### Excerpted text:
This analysis evaluates the potential of upgrading produced water for beneficial uses in other sectors. Produced water data are analyzed to estimate the volumes of water most feasible for economical treatment based on quality. A domestic water shortage metric is created to identify large demand centers currently facing water shortages to determine an upper bound estimate of the cost of treating and moving water to regions of the state facing water scarcity. Results are compared to the costs of various agricultural and domestic water supplies in adjacent regions.

2. Materials and Methods

2.1. Domestic Water Shortage Data

A metric was developed to identify areas in California vulnerable to domestic water shortages and/or contamination. Household well shortage data compiled by the California Office of Planning and Research (OPR) were analyzed to understand the geospatial distribution of domestic water shortages reported across the state [7]. The number of household water shortages were normalized to derive a fractional distribution of shortage risk by dividing the number of reported shortages in each town/city by the total number of shortages reported across the state. The normalized values were assigned a weighted distribution such that the locations with the fewest and highest number of reported shortages were assigned values of 50 and 100, respectively.

A map of the normalized water outages, as reported for the Office of Planning and Research, with larger circles representing a greater percentage of well reports in each urban center, is included in Figure 1a. The city with the highest number of well outage reports was Fresno, followed by a series of other towns in or adjacent to the Central Valley.

A second dataset published by the California SWRCB lists all known contaminated wells within public water systems in 2010, as well as each water system’s level of groundwater dependency [8]. Unique well IDs from the report were merged with geospatial coordinates from the SWRCB’s Groundwater Ambient Monitoring and Assessment (GAMA) program to compile a geospatial database of each contaminated well and its community system’s level of groundwater dependency [25]. Weights of 10, 30 and 50 were assigned to contaminated wells occurring in systems with groundwater dependencies of less than 50%, greater than 50%, and 100%, respectively [8]. Wells with an undetermined level of groundwater dependency were removed. A geospatial representation of the contaminated water systems in California is shown in Figure 1b. The colors reflect the level of groundwater dependecy for each system, with yellow representing below 50% dependency, orange representing above 50% dependency, and red representing 100% dependency. Many of the red points are located in the Central Valley, similar to the results shown on the map of normalized domestic well outages.

### Work instructions:
1 > According to the text on California water shortages, which city had the highest number of well outage reports?
2 > Lay out as a numbered list the lines of the listing from the line with "class: Sordariomycetes" up to and including the line with "scientific name: Dichanthelium malacophyllum", leaving out any blank lines.

Dataset items

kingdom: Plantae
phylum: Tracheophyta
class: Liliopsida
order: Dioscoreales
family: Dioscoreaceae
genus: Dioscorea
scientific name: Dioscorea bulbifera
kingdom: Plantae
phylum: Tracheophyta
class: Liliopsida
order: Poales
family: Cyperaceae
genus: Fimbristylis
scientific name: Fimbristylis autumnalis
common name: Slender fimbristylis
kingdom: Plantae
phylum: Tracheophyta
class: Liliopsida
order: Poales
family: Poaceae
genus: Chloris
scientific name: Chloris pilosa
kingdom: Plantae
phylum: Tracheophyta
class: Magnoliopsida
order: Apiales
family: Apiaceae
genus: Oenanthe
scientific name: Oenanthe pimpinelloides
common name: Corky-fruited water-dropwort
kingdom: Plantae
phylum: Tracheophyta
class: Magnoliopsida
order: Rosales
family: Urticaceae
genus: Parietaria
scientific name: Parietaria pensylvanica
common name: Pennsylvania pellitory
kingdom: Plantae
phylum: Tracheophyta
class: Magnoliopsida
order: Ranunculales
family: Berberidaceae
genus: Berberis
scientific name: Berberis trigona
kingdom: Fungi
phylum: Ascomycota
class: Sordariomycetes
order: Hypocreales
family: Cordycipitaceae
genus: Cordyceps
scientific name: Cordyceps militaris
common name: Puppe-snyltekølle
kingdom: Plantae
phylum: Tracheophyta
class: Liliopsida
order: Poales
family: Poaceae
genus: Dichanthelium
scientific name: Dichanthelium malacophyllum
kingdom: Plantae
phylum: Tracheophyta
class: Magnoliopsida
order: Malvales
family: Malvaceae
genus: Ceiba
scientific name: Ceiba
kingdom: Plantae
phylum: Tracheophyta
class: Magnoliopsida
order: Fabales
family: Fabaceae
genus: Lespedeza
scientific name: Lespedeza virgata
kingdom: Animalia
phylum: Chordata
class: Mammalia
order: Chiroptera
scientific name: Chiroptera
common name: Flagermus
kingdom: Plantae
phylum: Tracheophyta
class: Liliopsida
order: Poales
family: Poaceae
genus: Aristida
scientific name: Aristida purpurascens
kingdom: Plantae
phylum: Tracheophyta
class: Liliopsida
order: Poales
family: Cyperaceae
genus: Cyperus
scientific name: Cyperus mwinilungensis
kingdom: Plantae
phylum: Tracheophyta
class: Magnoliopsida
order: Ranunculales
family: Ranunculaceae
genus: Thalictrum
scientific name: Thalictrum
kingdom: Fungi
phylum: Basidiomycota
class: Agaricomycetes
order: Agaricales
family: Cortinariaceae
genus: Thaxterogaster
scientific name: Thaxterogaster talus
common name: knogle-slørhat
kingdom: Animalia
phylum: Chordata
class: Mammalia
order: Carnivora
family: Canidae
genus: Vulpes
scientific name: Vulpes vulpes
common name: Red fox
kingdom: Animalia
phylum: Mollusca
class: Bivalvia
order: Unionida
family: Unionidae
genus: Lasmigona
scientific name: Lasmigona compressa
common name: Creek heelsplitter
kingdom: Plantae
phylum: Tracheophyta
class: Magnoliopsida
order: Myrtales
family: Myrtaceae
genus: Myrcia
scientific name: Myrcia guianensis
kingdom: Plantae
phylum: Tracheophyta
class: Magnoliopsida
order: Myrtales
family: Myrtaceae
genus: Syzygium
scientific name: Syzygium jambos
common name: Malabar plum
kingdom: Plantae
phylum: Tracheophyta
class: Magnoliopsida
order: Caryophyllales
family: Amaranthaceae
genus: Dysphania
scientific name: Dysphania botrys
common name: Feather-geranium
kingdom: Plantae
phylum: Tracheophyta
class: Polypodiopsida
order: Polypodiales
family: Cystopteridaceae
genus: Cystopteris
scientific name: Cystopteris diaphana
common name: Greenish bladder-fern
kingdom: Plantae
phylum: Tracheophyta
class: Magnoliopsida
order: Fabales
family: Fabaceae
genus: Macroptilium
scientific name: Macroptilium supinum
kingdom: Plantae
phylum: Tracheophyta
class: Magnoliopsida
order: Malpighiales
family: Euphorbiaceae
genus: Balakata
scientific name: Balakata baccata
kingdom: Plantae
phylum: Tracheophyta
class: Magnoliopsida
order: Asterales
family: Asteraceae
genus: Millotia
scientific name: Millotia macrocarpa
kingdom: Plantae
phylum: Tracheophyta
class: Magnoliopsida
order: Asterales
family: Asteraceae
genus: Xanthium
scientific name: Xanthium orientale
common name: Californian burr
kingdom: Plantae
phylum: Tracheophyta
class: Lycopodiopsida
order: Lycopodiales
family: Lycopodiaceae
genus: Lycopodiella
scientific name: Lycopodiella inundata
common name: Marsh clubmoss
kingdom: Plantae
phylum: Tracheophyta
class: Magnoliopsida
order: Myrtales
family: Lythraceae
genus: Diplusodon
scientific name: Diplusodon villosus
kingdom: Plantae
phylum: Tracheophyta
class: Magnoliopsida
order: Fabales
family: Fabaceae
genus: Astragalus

### Answers provided:
1 > Fresno had the highest number of well outage reports.

2 >
1. class: Sordariomycetes
2. order: Hypocreales
3. family: Cordycipitaceae
4. genus: Cordyceps
5. scientific name: Cordyceps militaris
6. common name: Puppe-snyltekølle
7. kingdom: Plantae
8. phylum: Tracheophyta
9. class: Liliopsida
10. order: Poales
11. family: Poaceae
12. genus: Dichanthelium
13. scientific name: Dichanthelium malacophyllum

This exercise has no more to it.